The use of pattern in my paintings is to take the rearranged, rotated, or reordered grid increment and divest it of photographic reference. I paint instead shape and color so that parts of the image reference pure abstraction, which allows the viewer to not only focus on the process of my having painted the image, but also it presents more clearly the way shape and color interact with underlying number systems and their relation to the grid. Having flat color placed beside photographic information emphasizes its flatness so that it isn't illusionistic, but it belongs to a language of signs. The language of signs consists of words, and any graphic information that can translate onto a two dimensional surface. Trying not to recreate a photograph, I use this language in creating an environment, or a painting that exists in space. Emphasis on the third dimension negates photographic reproducability, which separates the photograph from my painting.
Although the painting can still be read as a whole, each increment I paint is meant to be read as an individual record of the process of its creation. Therefore, the act of reading a painting involves the viewer's time and is a situation in itself. I sometimes incorporate mirrors into my work to emphasize this situation. As the viewer walks by a mirror, they are constantly recreating my painting by adjusting the angle from which they are looking at the mirror and its reflection. Incorporating the reflection of the viewer and the room into a painting includes the viewer as a participant in determining how the work will look within the space it occupies. Time, place, and even structure important in making my painting about the photograph, as opposed to actually being a photographic. My paintings are real objects that depict unreality in life and Art.

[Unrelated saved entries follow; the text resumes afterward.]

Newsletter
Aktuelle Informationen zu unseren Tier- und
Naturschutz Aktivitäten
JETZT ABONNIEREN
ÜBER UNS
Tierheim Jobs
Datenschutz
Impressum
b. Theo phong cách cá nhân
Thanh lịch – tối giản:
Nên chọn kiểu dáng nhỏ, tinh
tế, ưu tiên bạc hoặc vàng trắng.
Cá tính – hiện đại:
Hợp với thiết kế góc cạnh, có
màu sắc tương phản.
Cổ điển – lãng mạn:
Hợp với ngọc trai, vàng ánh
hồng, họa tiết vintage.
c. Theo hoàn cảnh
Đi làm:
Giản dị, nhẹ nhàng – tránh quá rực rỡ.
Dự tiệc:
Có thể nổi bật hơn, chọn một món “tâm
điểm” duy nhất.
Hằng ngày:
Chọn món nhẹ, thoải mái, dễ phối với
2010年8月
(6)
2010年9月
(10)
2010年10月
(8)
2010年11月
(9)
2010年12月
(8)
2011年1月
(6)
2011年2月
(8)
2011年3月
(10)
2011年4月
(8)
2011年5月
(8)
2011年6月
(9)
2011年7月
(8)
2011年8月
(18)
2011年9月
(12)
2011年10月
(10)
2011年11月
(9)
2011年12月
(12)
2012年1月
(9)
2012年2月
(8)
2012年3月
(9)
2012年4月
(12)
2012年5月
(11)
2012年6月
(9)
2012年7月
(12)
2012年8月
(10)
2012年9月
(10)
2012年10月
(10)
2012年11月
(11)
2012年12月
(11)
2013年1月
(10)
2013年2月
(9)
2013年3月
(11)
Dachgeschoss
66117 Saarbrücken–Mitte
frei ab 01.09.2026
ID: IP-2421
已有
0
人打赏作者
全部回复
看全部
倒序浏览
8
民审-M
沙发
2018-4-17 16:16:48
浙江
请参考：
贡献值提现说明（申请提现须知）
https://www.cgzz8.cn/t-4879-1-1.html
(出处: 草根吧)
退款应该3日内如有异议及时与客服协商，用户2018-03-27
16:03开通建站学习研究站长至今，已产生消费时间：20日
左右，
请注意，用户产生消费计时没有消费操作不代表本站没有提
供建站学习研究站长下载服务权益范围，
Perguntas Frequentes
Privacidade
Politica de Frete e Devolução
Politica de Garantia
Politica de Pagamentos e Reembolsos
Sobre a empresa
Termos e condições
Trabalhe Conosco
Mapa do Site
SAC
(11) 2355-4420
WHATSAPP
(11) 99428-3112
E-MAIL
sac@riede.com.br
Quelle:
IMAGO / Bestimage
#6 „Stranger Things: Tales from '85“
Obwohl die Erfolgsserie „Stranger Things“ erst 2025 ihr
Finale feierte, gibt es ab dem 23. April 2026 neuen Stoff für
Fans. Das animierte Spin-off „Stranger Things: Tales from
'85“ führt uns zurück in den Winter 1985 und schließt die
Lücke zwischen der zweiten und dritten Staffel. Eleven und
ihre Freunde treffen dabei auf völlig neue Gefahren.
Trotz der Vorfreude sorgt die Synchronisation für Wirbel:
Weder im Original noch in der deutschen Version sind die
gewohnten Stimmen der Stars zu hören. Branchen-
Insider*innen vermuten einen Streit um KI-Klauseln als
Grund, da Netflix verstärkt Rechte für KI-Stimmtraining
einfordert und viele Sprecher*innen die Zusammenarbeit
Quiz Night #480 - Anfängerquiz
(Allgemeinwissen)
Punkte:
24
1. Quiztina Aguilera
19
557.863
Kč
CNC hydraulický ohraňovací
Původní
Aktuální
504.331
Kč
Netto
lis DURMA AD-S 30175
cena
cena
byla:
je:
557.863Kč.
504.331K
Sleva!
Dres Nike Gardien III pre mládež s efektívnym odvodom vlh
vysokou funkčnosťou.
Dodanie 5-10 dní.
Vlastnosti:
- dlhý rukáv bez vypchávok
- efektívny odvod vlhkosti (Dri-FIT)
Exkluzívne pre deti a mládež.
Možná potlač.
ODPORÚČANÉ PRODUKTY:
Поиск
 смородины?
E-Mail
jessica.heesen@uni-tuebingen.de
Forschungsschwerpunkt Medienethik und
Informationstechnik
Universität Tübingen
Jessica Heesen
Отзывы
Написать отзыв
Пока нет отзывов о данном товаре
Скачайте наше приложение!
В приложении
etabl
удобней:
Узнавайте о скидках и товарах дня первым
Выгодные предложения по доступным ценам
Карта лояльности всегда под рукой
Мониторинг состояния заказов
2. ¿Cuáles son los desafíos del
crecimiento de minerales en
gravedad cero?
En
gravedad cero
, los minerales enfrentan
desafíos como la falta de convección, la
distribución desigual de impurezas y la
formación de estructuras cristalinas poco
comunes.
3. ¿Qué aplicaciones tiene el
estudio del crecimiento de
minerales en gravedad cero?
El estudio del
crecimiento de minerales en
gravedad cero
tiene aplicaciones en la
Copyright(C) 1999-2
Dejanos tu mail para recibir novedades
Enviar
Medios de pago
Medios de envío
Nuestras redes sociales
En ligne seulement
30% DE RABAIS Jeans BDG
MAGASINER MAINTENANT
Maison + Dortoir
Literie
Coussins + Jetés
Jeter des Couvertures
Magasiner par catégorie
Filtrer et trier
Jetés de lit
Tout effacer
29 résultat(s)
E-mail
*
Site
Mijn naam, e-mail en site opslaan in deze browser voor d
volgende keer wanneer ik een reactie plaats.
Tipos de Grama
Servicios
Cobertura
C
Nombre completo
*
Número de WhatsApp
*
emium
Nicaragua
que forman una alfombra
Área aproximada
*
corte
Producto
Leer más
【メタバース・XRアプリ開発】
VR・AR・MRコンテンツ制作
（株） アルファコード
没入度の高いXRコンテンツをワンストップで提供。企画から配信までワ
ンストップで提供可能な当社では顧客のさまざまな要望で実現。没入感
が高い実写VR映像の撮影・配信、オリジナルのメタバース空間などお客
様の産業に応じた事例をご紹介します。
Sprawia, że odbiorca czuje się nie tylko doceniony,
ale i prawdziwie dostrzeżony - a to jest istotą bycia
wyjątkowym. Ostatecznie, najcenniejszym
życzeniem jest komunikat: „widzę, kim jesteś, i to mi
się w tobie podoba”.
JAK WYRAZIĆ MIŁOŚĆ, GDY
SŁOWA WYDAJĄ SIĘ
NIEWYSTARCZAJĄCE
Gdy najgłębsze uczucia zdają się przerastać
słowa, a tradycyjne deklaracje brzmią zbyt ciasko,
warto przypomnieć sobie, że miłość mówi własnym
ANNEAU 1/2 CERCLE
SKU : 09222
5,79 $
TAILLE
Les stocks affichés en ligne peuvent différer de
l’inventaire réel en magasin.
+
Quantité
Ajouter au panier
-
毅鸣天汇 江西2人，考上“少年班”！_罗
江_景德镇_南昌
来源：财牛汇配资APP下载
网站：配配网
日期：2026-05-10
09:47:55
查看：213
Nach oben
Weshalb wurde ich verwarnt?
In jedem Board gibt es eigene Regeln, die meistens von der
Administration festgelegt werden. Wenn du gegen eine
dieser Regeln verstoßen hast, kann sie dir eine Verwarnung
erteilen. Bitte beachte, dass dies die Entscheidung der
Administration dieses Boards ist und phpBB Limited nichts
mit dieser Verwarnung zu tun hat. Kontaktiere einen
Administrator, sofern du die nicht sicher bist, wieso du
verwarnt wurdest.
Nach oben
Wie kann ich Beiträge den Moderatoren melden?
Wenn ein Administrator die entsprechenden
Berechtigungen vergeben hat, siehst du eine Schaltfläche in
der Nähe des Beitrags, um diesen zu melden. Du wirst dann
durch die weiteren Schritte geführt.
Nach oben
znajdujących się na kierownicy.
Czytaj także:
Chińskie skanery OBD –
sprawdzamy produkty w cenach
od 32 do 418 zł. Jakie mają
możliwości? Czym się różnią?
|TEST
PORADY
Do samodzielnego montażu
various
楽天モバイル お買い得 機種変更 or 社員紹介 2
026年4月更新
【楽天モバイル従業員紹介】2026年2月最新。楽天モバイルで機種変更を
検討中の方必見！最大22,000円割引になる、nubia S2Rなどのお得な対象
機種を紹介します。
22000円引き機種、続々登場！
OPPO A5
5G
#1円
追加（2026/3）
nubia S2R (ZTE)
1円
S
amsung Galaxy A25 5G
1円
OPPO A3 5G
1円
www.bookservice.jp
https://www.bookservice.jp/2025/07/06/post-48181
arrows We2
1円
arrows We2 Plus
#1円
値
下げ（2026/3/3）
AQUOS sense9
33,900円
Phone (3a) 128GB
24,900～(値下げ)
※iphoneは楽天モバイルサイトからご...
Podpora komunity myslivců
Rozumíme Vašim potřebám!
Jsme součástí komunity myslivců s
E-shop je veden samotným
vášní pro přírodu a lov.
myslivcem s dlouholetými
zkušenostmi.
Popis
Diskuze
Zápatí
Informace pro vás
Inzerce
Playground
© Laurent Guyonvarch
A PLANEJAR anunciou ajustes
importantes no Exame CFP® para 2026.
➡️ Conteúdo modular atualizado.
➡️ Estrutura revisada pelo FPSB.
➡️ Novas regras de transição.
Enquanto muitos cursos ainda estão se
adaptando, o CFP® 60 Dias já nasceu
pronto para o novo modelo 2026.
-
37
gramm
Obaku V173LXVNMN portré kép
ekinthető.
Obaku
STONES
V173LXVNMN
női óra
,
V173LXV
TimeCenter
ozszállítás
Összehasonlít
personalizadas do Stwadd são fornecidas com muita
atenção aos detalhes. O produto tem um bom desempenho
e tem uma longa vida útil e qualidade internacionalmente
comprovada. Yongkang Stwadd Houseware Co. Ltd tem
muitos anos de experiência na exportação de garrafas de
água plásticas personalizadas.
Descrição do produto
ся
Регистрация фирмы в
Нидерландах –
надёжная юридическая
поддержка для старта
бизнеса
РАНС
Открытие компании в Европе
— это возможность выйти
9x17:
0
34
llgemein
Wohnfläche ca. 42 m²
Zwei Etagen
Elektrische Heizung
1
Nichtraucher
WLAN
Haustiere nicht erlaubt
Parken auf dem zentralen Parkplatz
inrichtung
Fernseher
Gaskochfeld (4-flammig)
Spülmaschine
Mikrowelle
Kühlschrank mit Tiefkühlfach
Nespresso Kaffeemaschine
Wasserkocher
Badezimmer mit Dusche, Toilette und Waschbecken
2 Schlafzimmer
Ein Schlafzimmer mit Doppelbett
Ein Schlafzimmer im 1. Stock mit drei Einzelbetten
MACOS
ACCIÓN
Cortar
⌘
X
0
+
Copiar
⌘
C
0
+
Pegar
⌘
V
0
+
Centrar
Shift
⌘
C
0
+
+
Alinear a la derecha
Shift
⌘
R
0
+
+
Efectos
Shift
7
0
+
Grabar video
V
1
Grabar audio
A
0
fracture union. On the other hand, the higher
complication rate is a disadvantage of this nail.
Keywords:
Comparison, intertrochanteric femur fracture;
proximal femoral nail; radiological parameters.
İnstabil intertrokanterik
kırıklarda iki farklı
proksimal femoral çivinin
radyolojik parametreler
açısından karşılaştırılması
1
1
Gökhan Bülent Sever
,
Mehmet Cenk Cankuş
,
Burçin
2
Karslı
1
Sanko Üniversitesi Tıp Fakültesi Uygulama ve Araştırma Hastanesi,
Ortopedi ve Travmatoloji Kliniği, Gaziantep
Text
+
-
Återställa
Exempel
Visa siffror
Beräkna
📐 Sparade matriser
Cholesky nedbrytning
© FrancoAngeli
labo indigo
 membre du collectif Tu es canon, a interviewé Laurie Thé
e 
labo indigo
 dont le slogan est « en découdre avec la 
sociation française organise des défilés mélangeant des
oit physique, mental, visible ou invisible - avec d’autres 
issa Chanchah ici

However distorted, the subject matter of my paintings is portraits of people that I know. Even though the portrait is usually distorted to the point that subject is unrecognizable, it is still an object of elevated status, and something people want to be a part of. The name of the sitter and the process of distortion are described in the title as a way of giving identity to the painting so that it isn't completely objective-oriented. Through shape, arrangement, color, media and structure I comment further on my perception of the identity of the subject. The physical identity of my subject is less important to me than an assosiative identity that comes from the relation of different ideas about that person.